Generalizing across unknown targets is critical for open-world perception, yet existing 3D Multi-Object Tracking (3D MOT) pipelines remain limited by closed-set assumptions and ``semantic-blind'' heuristics. To address this, we propose Next-step Open-Vocabulary Autoregression (NOVA), an innovative paradigm that shifts 3D tracking from traditional fragmented distance-based matching toward generative spatio-temporal semantic modeling. NOVA reformulates 3D trajectories as structured spatio-temporal semantic sequences, enabling the simultaneous encoding of physical motion continuity and deep linguistic priors. By leveraging the autoregressive capabilities of Large Language Models (LLMs), we transform the tracking task into a principled process of next-step sequence completion. This mechanism allows the model to explicitly utilize the hierarchical structure of language space to resolve fine-grained semantic ambiguities and maintain identity consistency across complex long-range sequences through high-level commonsense reasoning. Extensive experiments on nuScenes, V2X-Seq-SPD, and KITTI demonstrate the superior performance of NOVA. Notably, on the nuScenes dataset, NOVA achieves an AMOTA of 22.41% for Novel categories, yielding a significant 20.21% absolute improvement over the baseline. These gains are realized through a compact 0.5B autoregressive model. Code will be available at https://github.com/xifen523/NOVA.
Paper Structure (12 sections, 4 equations, 3 figures, 7 tables)

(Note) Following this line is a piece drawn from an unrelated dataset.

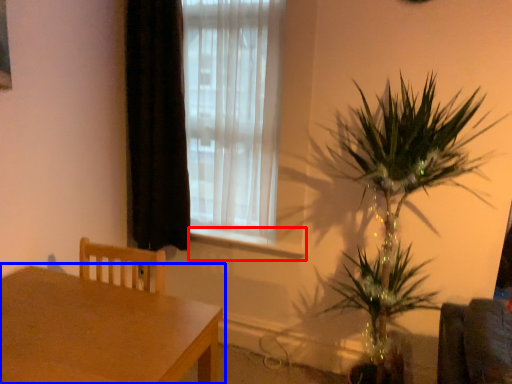
Question: Which object appears farthest to the camera in this image, window sill (highlighted by a red box) or table (highlighted by a blue box)?

Choices:
 (A) window sill
 (B) table

Answer: (A)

This paper contains 12 sections, 4 equations, 3 figures, 7 tables.

Figures (3)

  • Figure 1: Comparison of 3D MOT paradigms under open-world category shifts. (a) Closed-set: a category-specific 3D detector yields class-limited proposals; unseen objects are suppressed and poorly tracked. (b) Semi-open-vocabulary: 2D open-vocabulary predictions are projected onto closed-set 3D proposals; tracking still relies on a downstream association tracker. (c) Open-vocabulary (ours): an open-vocabulary 3D detector outputs labeled 3D detections, and NOVA robustly associates both Base and Novel objects online.
  • Figure 2: The pipeline of the proposed NOVA framework. (1) Open-Vocabulary 3D Detection: Multi-modal inputs are processed to generate detections $D_t$ with open-vocabulary labels. (2) Serialization & Hybrid Prompting: A Geometry Encoder projects raw box features $f_{\text{raw}}$ into embeddings $E_{\text{geo}}$. These are interleaved with text using a Hybrid Prompting strategy that explicitly masks novel class labels (e.g., Unknown) to enforce geometric learning. (3) Autoregressive Association: The LLM predicts a Yes probability for candidate pairs to construct a cost matrix for Hungarian matching, driving the online Lifecycle Management (Birth/Death) of trajectories.
  • Figure 3: Qualitative comparison of OV-3D-MOT across datasets. Four representative scenes from different autonomous-driving benchmarks, each visualized over four consecutive frames ($t{=}1{\sim}4$). For each scene, we compare Open3DTrack ishaq2025open3dtrack (top) with NOVA (bottom). Callouts and arrows highlight typical open-vocabulary tracking failure cases, including Class switch, ID switch, and ID/Class switch.